Stored items ::
○ ○ ○ ○ ○ ○ ○

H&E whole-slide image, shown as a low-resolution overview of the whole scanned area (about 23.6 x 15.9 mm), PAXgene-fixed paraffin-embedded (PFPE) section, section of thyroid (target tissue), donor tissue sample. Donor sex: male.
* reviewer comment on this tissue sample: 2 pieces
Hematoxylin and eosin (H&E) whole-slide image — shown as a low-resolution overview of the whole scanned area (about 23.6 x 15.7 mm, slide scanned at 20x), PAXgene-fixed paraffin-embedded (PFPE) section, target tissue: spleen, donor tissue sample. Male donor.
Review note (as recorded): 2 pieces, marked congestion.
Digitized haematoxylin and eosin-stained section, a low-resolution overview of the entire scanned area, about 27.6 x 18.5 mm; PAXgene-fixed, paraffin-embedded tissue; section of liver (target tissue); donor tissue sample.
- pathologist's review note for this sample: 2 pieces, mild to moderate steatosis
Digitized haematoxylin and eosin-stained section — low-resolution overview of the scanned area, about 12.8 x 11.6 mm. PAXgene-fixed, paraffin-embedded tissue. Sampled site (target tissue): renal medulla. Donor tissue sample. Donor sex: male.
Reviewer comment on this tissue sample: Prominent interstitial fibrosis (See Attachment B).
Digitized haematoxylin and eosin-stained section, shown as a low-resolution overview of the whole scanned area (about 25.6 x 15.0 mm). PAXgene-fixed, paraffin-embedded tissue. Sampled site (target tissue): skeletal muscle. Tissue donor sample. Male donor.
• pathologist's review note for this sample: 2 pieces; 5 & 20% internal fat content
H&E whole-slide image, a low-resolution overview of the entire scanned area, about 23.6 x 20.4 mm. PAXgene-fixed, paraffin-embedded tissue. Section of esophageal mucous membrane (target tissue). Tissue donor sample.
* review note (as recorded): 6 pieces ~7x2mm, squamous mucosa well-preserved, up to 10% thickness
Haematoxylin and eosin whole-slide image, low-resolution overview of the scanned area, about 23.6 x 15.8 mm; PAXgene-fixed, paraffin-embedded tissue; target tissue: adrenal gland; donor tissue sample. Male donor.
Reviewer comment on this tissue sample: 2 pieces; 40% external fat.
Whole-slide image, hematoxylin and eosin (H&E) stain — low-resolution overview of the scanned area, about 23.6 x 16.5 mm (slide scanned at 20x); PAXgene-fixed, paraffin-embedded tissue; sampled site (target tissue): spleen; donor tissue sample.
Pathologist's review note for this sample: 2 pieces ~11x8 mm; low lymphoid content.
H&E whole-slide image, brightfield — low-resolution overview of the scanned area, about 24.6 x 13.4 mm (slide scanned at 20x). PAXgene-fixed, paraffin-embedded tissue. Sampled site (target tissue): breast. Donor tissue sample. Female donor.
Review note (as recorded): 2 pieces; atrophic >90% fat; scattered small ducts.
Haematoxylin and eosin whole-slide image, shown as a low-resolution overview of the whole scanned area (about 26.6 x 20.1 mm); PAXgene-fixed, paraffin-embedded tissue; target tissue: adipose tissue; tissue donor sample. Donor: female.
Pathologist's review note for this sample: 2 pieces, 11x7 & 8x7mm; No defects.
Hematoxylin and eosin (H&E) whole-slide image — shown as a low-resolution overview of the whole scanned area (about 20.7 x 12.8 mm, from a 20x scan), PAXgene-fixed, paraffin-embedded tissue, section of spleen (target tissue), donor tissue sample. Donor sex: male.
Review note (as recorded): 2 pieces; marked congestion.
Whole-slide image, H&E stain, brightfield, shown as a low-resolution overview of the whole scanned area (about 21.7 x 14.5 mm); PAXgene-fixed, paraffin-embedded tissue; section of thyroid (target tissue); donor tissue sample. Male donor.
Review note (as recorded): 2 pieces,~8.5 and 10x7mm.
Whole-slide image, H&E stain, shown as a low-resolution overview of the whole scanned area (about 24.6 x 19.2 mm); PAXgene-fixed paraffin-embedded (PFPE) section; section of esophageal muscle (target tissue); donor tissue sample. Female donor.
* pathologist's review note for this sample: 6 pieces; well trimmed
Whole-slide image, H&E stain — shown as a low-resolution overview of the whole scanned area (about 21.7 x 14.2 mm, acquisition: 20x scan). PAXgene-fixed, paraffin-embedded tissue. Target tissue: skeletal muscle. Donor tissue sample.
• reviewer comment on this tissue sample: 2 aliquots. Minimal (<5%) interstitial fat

○ ○ ○ ○ ○ ○ ○

WORK TO COMPLETE ::
Among the entries above, find every line holding "recorded" and copy it.

TASK RESPONSE ::
Review note (as recorded): 2 pieces, marked congestion.
* review note (as recorded): 6 pieces ~7x2mm, squamous mucosa well-preserved, up to 10% thickness
Review note (as recorded): 2 pieces; atrophic >90% fat; scattered small ducts.
Review note (as recorded): 2 pieces; marked congestion.
Review note (as recorded): 2 pieces,~8.5 and 10x7mm.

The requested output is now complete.